This Working Group explores the historical ways that architecture and the urban built environment have operated in modern political life.

Open to New People

Active since: 2018

  • Syracuse University
  • University of Rochester
  • Cornell University
  • Hamilton College

Collaborative Goals

After years of restricted in-person activities on our campuses, our working group focused on public-facing events this academic year. In the fall, we held a lecture and workshop at Cornell University with Ola Uduku, Roscoe Chair and Head of the School of Architecture at the University of Liverpool. In the spring, we held a lecture at Hamilton College with Despina Stratigakos, Professor of Architecture at the University at Buffalo. Our goals were to encourage attendance at public events, student participation, and interdisciplinary dialogues on key concerns in architecture and the history of architecture today.

On November 9, 2022, Dr. Uduku presented the lecture “Aid by Design?” at Cornell University focusing on the colonial history of West African architecture that is under-represented in the United States. The following day, she held a workshop that explored in a discursive tutorial format some key themes and topics that the lecture raised. Participants examined case studies, participatory experiences and viewpoints of aid. Case studies included Haiti, Hurricanes Sandy and Katrina, Sri Lanka, Daadab, Uganda and Kenya, and Cox’s Bazaar in Bangladesh. Participants also discussed theories of aid from a development studies and economics perspective to contextualize where “shelter” sits, as well as the pragmatics of aid responses ranging from instantaneous-response events to strategic policies. Additional discussions included Shigeru Ban’s Humanitarian Architecture, White Architecture’s “Make Sense,” Architecture Ethics and Globalisation, Rural Studio at Twenty, Architecture Depends and UNDP Special Report on Human Security (2022). Due to unforeseen security issues, we had to move the lecture and workshop to Zoom at the last minute.

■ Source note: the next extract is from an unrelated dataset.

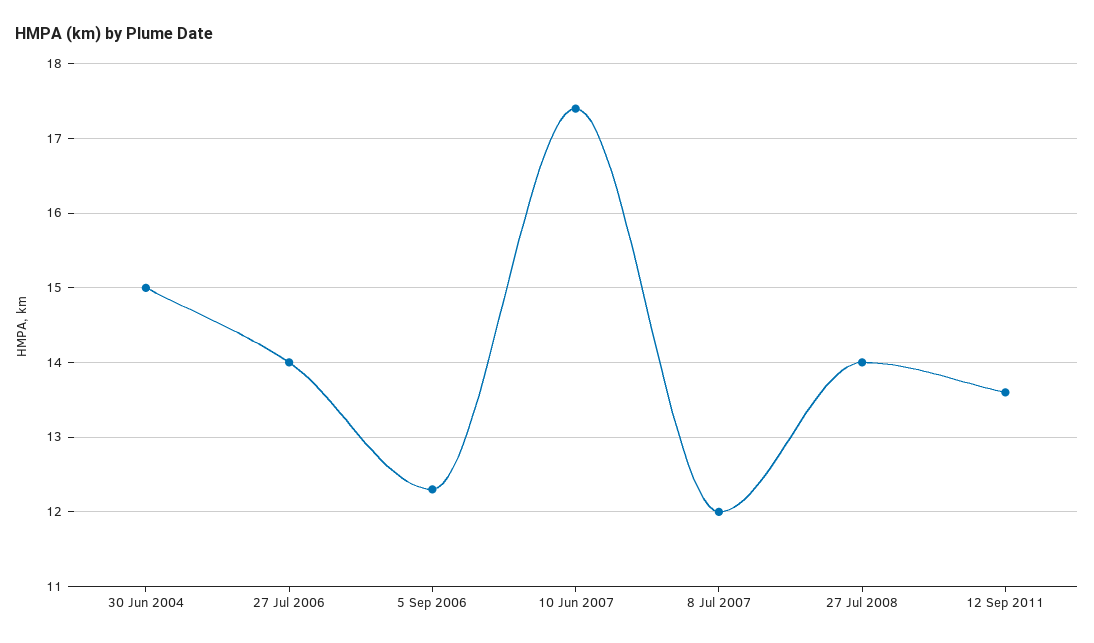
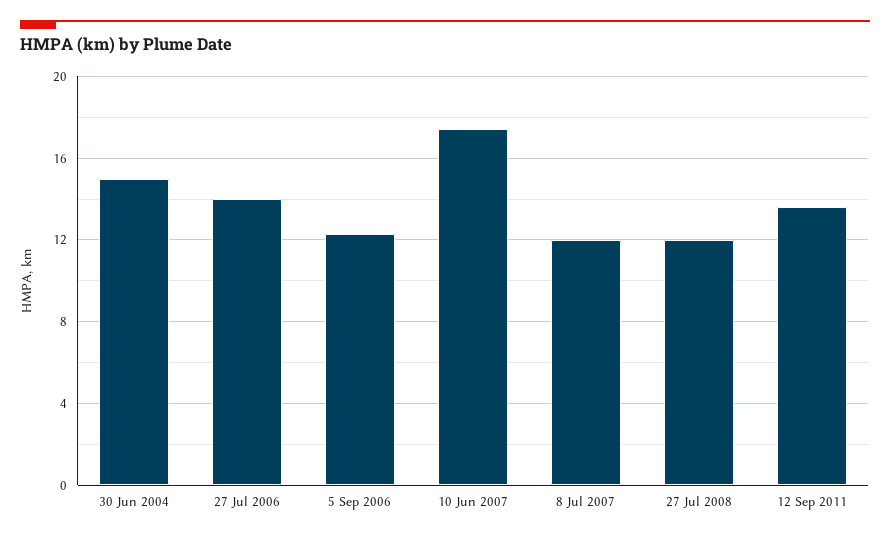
27 Jul 2008: 14 -> 12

On April 10, 2023, Dr. Stratigakos presented the lecture “Hitler’s Building Plans for A World Under the Swastika: Comparing Occupied Norway and Amazon’s The Man in the High Castle” at Hamilton College. The lecture was planned in connection with two of Ruth Lo’s Spring 2023 courses: “Modern Architecture” and “Architecture and Politics.” In the latter course, this lecture was the culmination of a three-week extended case study on the architecture, landscape and urbanism of Nazi Germany. Students responded enthusiastically to the lecture as Dr. Stratigakos touched on many of the themes and topics from class, including the manifestation of power in the built environment, infrastructural violence (eg. building of highways), the intersections of architecture and race, and representations of architecture in popular media.

We met our goals because we planned our events in conjunction with courses and publicized the talks across our campuses. We also chose speakers whose research addressed themes that are particularly relevant today and are relatable to our students. The two events were thus well attended by people across disciplines in our respective communities.

Group Organizers

Lawrence Chua

Associate Professor, Architecture, Syracuse University

Lisa Trivedi

Chair and Professor of History, Hamilton College

Ruth Lo

Assistant Professor of Art History, Hamilton College

Samia Henni

Assistant Professor of Architecture, Cornell University

Group Outcomes

Dr. Uduku’s lecture fostered a productive discussion and inspired several architecture students to reconsider their thesis projects. The workshop helped PhD students work on and expand their research methodologies.

The event with Dr. Stratigakos first and foremost engaged students at Hamilton College. Students across disciplines attended the talk and asked questions of the speaker during and after the Q&A. Dr. Stratigakos gave copies of her book, Hitler’s Northern Utopia: Building the New Order in Occupied Norway, to several interested students to learn more about her research. In Ruth Lo’s “Modern Architecture” and “Architecture and Politics” courses, students had follow-up discussions to analyze the talk in connection with course materials.

Stratigakos’ lecture also connected Ruth Lo with Franziska Schweiger, a colleague in German Studies at Hamilton College. They realized they had a mutual research interest and applied for funding from Hamilton’s Humanities Center to do an interdisciplinary collaborative project titled “Everyday Modernisms.” Stratigakos’ research focuses on the often-overlooked aspects of the built environment, and it inspired Lo and Schweiger to explore non-traditional modernisms rooted in the quotidian instead of the monumental. Lo will analyze how the reshaping of earth and the cultivation of soil, though seemingly mundane and ‘backwards,’ were in fact central to fascist Italian modernism. Schweiger will investigate how the production of textiles can be viewed as cultural practices and means of grasping reality. They have received funding and will conduct a year-long project consisting of bi-weekly faculty seminars culminating in a workshop with an invited keynote speaker in late spring of 2024.